Jonathan Tuttle, Cataloging and Metadata Librarian
Beginning in 2008, the author of everyone’s favorite casebook, The Trial, became involved in a trial himself, one that only ended last fall.
Before his death in 1924 Franz Kafka famously instructed his friend Max Brod to burn his remaining manuscripts, an instruction Brod famously rejected. In 1939, after Germany invaded, Brod fled Czechoslovakia for Palestine, carrying a suitcase of material that included some of Kafka’s work.
Brod died in 1968 and left the unpublished Kafka papers to his secretary, Esther Hoffe, who, rather than release them herself, kept them in her Tel Aviv apartment as well as safe-deposit boxes in Israel and Switzerland. Before dying in 2007, Hoffe passed them on to her daughters.
The National Library of Israel however argued in court that the papers were never meant as a gift for Hoffe but as a trust ultimately intended for a public Israeli institution. Judge Talia Kopelman Pardo eventually ruled last October in favor of the library, upsetting scholars who thought the papers belonged in Germany or Prague. The library plans to publish all of the papers online, while Hoffe’s surviving daughter plans to appeal the decision.
Where should an author’s papers reside after his or her death?
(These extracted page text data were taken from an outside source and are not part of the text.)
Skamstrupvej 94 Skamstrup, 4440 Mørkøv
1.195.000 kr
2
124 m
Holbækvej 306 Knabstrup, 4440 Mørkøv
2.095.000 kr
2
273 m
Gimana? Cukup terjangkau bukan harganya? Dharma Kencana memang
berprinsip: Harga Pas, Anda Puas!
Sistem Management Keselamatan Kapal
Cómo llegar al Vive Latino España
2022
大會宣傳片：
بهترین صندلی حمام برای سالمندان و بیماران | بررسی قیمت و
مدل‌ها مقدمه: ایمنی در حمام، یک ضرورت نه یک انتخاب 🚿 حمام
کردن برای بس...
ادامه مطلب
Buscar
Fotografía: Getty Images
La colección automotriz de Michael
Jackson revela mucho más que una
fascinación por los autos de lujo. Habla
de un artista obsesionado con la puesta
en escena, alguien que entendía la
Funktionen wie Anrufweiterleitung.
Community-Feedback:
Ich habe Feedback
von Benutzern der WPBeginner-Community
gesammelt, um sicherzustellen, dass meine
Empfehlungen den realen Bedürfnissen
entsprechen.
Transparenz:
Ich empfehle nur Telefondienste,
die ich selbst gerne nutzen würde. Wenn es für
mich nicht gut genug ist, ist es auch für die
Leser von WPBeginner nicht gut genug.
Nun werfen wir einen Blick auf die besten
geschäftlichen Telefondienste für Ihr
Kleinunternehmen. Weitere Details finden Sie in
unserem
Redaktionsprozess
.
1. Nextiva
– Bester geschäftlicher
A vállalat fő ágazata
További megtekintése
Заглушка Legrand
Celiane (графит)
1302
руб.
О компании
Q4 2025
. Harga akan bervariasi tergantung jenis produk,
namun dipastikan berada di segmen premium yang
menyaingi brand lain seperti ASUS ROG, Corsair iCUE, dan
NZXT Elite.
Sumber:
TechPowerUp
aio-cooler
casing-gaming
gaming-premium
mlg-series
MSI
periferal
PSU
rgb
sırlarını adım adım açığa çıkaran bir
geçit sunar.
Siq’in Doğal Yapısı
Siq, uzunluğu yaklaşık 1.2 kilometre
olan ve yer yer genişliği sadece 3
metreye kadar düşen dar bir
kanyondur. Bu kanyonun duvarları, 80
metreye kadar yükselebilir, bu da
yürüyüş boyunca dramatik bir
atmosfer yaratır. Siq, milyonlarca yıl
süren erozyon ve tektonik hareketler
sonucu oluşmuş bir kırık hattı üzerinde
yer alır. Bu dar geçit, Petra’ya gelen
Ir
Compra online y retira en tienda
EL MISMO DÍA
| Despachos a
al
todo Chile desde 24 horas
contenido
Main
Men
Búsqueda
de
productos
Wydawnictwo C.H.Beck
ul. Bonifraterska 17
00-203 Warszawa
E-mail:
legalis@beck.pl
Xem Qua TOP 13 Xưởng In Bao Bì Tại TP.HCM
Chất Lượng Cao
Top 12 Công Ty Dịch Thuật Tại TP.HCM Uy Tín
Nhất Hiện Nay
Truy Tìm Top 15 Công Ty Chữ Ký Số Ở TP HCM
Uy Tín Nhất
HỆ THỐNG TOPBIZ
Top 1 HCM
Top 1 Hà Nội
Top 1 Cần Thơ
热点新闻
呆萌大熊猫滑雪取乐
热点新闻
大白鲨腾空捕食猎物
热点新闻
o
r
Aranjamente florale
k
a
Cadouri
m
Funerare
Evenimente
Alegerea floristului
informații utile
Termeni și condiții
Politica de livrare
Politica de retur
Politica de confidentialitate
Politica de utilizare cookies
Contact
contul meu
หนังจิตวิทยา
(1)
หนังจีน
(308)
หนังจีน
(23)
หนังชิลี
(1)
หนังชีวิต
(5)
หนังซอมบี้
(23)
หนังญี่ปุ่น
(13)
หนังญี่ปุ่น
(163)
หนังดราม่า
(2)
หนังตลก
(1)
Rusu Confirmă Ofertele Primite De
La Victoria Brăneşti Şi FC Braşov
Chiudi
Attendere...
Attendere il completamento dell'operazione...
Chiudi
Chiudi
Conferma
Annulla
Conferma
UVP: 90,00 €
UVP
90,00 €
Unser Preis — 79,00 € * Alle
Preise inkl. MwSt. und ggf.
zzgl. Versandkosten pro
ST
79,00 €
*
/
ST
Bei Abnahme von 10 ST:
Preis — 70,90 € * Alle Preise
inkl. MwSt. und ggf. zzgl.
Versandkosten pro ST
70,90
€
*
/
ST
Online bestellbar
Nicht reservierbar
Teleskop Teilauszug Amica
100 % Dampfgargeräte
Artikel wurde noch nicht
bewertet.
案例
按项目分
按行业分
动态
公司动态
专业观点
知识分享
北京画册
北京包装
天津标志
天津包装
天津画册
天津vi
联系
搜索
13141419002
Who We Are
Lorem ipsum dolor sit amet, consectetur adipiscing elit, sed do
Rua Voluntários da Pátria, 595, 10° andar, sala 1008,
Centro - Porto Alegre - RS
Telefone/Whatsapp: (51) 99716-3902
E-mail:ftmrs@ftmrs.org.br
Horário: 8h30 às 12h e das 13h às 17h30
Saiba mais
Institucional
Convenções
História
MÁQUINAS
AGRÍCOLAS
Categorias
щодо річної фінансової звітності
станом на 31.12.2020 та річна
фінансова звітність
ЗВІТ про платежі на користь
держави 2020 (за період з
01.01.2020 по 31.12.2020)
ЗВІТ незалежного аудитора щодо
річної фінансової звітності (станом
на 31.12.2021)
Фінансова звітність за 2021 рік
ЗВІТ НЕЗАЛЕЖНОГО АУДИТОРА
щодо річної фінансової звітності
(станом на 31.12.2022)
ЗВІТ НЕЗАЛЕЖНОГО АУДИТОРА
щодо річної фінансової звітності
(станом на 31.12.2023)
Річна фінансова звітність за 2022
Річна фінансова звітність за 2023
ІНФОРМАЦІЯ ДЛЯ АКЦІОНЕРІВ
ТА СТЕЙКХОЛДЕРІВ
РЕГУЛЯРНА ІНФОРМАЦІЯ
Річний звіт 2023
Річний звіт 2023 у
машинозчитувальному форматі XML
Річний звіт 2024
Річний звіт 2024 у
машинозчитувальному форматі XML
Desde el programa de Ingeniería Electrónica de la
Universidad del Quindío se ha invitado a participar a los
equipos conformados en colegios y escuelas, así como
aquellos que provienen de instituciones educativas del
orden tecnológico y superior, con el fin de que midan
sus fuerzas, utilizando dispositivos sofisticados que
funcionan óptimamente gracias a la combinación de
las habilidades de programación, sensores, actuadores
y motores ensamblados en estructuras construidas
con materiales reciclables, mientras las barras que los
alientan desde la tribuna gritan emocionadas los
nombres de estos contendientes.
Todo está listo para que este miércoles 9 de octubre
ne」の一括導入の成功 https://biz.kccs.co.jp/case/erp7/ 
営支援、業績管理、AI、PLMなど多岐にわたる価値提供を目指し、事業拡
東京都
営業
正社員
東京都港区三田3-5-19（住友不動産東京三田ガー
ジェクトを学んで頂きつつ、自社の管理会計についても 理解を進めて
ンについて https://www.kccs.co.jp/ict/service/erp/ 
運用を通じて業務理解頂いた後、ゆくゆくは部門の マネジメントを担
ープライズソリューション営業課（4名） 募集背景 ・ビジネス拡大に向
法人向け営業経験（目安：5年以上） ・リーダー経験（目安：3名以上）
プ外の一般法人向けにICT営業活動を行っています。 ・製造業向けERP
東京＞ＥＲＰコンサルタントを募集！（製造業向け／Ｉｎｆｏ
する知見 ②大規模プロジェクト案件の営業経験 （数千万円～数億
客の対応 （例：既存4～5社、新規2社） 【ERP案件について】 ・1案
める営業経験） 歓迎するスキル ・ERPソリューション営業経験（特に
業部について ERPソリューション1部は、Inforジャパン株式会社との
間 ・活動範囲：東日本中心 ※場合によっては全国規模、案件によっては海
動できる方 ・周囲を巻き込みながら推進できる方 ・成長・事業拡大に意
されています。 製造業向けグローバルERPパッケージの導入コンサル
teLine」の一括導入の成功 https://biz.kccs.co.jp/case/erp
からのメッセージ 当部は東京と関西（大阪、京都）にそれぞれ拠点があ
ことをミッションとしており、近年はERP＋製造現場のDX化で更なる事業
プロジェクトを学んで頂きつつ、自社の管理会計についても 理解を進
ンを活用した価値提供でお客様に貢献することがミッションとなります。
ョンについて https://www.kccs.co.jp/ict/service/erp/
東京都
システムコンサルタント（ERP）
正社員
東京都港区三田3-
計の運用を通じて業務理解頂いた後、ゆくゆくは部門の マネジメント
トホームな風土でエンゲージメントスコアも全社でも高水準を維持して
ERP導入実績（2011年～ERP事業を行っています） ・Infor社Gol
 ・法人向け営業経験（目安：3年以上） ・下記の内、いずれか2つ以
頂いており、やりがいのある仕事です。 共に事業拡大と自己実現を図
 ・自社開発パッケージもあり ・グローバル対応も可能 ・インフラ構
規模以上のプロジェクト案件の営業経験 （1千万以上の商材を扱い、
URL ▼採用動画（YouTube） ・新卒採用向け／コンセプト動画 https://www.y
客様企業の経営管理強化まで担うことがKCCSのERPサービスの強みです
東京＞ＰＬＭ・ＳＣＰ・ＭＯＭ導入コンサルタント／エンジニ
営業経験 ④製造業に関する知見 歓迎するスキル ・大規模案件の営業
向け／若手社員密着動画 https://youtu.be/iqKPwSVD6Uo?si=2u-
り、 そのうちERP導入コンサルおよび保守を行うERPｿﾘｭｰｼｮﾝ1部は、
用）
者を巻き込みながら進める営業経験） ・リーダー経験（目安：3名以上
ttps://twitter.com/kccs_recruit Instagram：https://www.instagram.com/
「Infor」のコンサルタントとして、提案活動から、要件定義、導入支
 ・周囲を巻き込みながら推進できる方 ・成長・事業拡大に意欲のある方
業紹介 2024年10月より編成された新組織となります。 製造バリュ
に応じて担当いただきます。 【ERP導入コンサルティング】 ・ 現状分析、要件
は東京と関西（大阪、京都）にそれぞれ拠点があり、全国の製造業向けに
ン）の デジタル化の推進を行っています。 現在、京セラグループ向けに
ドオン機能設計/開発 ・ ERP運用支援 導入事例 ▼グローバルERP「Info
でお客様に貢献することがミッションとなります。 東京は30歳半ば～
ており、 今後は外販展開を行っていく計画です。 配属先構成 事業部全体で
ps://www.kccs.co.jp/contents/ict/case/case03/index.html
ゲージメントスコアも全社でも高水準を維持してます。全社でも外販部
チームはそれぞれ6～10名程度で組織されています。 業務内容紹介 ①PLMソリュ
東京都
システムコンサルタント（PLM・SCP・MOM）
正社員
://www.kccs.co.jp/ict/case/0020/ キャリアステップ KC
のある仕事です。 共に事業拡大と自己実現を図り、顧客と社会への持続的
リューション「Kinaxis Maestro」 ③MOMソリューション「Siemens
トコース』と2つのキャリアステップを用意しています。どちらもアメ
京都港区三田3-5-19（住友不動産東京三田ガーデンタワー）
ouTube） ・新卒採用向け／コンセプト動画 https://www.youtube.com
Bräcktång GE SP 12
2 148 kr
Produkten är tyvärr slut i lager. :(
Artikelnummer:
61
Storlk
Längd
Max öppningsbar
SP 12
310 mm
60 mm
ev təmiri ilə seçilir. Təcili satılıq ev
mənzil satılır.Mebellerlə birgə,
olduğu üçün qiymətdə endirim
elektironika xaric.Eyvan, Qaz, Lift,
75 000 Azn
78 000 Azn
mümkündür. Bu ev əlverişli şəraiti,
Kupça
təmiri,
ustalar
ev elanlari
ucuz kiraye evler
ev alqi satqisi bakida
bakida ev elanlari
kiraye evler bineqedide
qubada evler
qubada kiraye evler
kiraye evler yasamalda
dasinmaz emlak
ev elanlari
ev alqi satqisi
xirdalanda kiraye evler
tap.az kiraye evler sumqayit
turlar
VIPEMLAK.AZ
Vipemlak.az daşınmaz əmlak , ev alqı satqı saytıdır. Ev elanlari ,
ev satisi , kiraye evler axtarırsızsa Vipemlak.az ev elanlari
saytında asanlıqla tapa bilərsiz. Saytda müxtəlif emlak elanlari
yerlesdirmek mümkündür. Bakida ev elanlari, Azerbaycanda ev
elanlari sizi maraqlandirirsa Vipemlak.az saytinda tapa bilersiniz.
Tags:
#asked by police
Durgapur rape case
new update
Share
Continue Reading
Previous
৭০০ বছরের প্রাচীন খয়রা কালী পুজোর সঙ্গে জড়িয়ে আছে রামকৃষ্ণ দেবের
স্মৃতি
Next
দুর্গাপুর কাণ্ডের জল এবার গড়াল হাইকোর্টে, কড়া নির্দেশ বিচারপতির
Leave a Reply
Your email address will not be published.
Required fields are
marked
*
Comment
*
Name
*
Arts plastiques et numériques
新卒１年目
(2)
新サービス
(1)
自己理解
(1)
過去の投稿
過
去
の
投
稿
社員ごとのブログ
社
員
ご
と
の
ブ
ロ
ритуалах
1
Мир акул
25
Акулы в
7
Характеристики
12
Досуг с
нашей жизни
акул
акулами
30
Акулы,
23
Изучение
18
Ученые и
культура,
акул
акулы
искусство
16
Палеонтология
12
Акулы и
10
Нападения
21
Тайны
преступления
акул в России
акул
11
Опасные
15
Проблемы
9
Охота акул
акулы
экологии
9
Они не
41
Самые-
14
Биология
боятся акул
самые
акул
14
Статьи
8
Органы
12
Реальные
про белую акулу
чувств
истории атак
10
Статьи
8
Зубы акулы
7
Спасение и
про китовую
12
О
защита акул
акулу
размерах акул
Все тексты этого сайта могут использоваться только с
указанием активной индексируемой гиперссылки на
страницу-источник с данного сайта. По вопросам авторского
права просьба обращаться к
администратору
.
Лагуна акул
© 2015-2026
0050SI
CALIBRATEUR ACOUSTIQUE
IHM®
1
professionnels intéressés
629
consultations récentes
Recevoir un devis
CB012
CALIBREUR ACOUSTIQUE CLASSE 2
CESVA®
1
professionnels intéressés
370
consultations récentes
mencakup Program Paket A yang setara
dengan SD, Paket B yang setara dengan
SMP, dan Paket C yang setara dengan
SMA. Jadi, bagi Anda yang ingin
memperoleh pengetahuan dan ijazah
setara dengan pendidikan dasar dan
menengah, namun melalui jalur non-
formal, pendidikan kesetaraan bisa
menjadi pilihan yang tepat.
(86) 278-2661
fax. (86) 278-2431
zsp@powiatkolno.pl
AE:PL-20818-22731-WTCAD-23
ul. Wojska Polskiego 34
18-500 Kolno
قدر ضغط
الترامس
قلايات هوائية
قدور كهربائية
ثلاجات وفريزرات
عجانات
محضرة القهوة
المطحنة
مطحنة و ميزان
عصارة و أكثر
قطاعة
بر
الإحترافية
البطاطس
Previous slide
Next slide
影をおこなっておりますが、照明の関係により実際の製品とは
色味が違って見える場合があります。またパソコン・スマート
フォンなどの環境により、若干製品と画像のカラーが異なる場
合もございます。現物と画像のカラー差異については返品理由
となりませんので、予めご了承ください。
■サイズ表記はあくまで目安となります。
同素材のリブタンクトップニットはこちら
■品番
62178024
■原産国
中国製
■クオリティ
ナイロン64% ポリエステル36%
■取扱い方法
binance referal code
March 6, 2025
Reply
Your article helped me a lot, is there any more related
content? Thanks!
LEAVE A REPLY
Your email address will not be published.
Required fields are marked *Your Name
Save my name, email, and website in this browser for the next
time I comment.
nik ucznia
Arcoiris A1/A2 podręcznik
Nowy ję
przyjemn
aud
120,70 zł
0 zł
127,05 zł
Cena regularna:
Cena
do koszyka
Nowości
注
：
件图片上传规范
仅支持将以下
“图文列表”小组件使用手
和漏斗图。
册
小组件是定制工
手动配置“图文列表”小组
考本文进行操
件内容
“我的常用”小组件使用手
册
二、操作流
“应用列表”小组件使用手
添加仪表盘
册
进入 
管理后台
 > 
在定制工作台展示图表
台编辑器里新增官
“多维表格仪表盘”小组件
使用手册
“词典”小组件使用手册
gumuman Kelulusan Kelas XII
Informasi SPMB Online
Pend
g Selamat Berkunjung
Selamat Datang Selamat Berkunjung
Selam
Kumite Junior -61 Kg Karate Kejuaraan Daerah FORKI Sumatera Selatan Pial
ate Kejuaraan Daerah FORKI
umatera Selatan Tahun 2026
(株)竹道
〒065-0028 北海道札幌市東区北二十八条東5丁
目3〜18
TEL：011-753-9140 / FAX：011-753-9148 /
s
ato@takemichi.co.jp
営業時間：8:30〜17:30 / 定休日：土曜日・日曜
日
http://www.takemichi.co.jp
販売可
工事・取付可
Was Brod even right to publish Kafka’s papers in the first place?
Anyone interested in these questions or in cultural property law generally should seek out library materials under the subject heading “Cultural property” or “Wills." And anyone interested in a good read beside the beautiful second floor windows of the law library should peruse The Trial: A Graphic Novel, as well as those works that influenced Kafka, the labyrinthine legal stories of Dickens and Dostoevsky.